Da una parte, studi come il PD Surg aiutano a valutare il profilo
rischio/beneficio delle terapie in situazioni cliniche ben definite
e possono portare alla loro accettazione come standard terapeutico
da parte dei medici e degli operatori sanitari. Dall'altra, la
moderna neurologia offre molte altre opzioni di trattamento per
il Parkinson, tra cui formulazioni migliorate di farmaci da assumere
per via orale o mediante cerotti e infusioni. Si tratta certo
di una questione di non facile risoluzione.
UN APPROCCIO SINTOMATICO
Naturalmente né la BBS
né le terapie mediche ottimizzate sono in grado di curare
il Parkinson. Piuttosto, il loro obiettivo è di migliorare
le attività quotidiane e la qualità della vita
ottenendo il miglior controllo possibile dei sintomi motori.
Di conseguenza, i possibili vantaggi devono essere soppesati
rispetto ai rischi sulla base della condizione di salute generale
della persona con Parkinson.
Le attuali politiche sanitarie incoraggiano la partecipazione
del paziente alle decisioni di trattamento. A mio parere, questo
consiglio riguarda in particolare la scelta delle terapie nel
Parkinson avanzato. Come neurologo, ritengo di dovere fungere
da moderatore, il cui compito è di spiegare alla PCP perché,
in base alla sua anamnesi o ai risultati degli esami clinici,
una particolare terapia non è adatta al suo caso. (Per
esempio, una PCP con fluttuazioni motorie che manifesta una reazione
psicotica ai dosaggi bassi di agonisti dopaminergici non dovrebbe
impiegare la pompa per infusione di apomorfina).
Dopo avere selezionato un certo numero di opzioni terapeutiche
si passa al difficile compito di decidere quale di queste può
essere più adatta al caso particolare. A tal fine, è
essenziale individuare quali sintomi comportano i problemi maggiori
per la persona e quali sono gli obiettivi di trattamento individuali
ai vari livelli di funzionamento della PCP.

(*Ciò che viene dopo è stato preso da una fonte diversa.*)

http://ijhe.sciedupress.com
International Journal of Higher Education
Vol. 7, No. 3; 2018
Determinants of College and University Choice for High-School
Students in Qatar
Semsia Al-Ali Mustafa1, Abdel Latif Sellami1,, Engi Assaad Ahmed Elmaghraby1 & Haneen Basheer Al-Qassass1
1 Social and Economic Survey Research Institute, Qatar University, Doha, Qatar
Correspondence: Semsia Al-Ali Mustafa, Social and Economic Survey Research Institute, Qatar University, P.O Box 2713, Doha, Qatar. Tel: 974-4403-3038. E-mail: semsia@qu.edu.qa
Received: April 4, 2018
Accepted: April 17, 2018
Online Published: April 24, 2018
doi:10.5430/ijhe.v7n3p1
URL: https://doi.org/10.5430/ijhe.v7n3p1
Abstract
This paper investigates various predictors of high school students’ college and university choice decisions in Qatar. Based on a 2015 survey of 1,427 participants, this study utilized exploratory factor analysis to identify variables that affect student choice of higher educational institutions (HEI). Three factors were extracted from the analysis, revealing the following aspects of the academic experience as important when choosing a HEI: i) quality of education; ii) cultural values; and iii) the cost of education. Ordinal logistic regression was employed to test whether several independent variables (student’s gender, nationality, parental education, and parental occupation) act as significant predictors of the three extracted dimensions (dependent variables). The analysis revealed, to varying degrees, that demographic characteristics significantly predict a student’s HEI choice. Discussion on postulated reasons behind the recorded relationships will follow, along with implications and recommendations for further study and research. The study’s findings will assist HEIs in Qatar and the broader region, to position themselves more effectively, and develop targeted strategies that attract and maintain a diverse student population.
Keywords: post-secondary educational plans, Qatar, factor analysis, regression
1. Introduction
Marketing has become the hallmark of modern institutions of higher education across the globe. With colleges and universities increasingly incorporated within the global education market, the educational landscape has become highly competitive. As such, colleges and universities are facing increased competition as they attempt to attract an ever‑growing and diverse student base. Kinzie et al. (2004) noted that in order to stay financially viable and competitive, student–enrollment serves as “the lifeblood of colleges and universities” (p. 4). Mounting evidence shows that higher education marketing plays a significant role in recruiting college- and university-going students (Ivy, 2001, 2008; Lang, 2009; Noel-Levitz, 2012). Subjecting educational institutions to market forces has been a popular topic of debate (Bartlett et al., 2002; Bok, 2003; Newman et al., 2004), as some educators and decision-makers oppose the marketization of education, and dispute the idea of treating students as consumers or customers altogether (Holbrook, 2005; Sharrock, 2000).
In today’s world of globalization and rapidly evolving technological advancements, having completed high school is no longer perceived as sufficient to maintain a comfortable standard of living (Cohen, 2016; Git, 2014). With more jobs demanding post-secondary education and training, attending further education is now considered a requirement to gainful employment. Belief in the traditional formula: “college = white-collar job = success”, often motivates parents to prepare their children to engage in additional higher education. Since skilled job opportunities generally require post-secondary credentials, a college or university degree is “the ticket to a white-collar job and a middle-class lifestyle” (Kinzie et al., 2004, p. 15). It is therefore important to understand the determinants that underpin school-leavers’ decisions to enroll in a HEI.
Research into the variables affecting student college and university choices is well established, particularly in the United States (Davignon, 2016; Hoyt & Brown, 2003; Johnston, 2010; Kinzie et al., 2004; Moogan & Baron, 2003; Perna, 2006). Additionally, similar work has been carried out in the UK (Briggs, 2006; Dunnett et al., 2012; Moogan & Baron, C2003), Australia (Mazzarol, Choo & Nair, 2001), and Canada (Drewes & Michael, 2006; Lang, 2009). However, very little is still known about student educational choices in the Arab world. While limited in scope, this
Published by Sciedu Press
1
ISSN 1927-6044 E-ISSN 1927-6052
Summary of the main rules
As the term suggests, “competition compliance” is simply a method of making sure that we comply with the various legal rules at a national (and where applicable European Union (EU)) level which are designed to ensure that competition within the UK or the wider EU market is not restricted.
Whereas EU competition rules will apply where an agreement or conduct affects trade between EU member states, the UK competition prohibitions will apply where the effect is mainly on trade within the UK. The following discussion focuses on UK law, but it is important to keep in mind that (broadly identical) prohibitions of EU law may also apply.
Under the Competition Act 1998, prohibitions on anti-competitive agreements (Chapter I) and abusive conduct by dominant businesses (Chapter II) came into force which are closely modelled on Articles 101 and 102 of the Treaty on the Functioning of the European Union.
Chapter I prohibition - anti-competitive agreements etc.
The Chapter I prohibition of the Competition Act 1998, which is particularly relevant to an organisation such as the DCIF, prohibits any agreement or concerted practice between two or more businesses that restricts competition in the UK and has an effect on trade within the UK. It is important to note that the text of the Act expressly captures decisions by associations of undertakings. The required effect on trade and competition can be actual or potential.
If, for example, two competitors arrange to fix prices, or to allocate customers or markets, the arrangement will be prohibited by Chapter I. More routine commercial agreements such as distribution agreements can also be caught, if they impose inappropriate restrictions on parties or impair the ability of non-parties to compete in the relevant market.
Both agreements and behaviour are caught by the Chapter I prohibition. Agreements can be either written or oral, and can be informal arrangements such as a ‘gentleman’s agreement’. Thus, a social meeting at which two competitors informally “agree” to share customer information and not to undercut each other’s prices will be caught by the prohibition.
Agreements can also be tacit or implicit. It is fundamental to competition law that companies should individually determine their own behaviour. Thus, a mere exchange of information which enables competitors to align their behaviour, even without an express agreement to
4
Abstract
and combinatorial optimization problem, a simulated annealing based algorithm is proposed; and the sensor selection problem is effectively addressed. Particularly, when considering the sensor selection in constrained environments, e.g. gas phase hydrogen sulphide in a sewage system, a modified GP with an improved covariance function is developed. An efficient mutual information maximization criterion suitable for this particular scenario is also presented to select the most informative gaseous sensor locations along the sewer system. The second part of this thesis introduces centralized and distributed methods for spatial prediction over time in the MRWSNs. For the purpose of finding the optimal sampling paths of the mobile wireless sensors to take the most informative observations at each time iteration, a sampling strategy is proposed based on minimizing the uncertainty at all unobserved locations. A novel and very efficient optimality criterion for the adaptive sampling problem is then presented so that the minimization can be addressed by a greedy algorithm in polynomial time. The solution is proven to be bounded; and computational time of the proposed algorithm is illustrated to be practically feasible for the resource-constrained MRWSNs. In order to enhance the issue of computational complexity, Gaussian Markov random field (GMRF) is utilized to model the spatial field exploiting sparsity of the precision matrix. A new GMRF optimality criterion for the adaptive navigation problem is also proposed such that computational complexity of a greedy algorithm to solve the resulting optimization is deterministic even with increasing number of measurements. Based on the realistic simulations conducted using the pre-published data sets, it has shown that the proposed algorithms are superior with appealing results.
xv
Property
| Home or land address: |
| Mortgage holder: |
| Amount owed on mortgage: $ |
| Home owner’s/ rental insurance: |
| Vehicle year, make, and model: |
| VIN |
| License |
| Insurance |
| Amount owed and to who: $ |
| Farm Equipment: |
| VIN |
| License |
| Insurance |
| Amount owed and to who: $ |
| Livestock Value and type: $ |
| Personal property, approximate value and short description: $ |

È importante notare che la gravità di certi sintomi
non determina la necessità di istituire trattamenti avanzati;
ciò che conta è piuttosto l'impatto che questi
sintomi hanno sul funzionamento quotidiano - sociale o professionale
- di una PCP. Un parkinsoniano di 40 anni nel bel mezzo della
sua carriera professionale può non essere in grado di
convivere con fluttuazioni motorie anche lievi, mentre un pensionato
può riuscire a strutturare la sua giornata tenendo conto
dei periodi 'off' e pertanto non richiedere trattamenti invasivi.
I sintomi non motori svolgono un altro ruolo importante nella
valutazione della PCP in quanto hanno un impatto spesso maggiore
rispetto alla disabilità motoria. Se una PCP è
afflitta da disabilità indotte dal tremore, la sua probabilità
di migliorare con la DBS è notevolmente superiore rispetto
alla somministrazione di farmaci per infusione. Se, d'altro canto,
una PCP soffre di disturbi d'ansia con attacchi di panico ed
è spaventata all'idea di sottoporsi a un intervento al
cervello, la terapia con infusione può rappresentare la
scelta migliore.
UN APPROCCIO OBSOLETO
Purtroppo, le conoscenze sui
trattamenti avanzati per il Parkinson - e il processo di selezione
illustrato sopra - trovano ancora un riscontro limitato nel mondo
della neurologia generale. Di conseguenza, molte PCP restano
escluse dalle terapie che potrebbero migliorare la loro qualità
di vita. Un altro problema riguarda la percezione obsoleta che
le terapie avanzate, come la DBS o le pompe somministratrici,
debbano essere considerate solo come trattamenti di ultima istanza.
Di conseguenza, incoraggerei le PCP a informarsi da sole e quanto
prima sul possibile decorso della loro malattia e sulle opzioni
di trattamento disponibili. Se il Parkinson rende la vita troppo
difficile, è bene parlarne con il proprio neurologo. È
importante chiedere se esistono modi migliori di controllare
i sintomi e farsi spiegare perché si opta per una particolare
strategia. Il compito del neurologo è di escludere le
terapie potenzialmente nocive, non di dissuadere la persona dal
partecipare alla scelta delle opzioni disponibili.
Jens Volkmann è professore
associato di neurologia presso la Kiel University e presidente
di neurologia presso l'Università di Würzburg, Germania.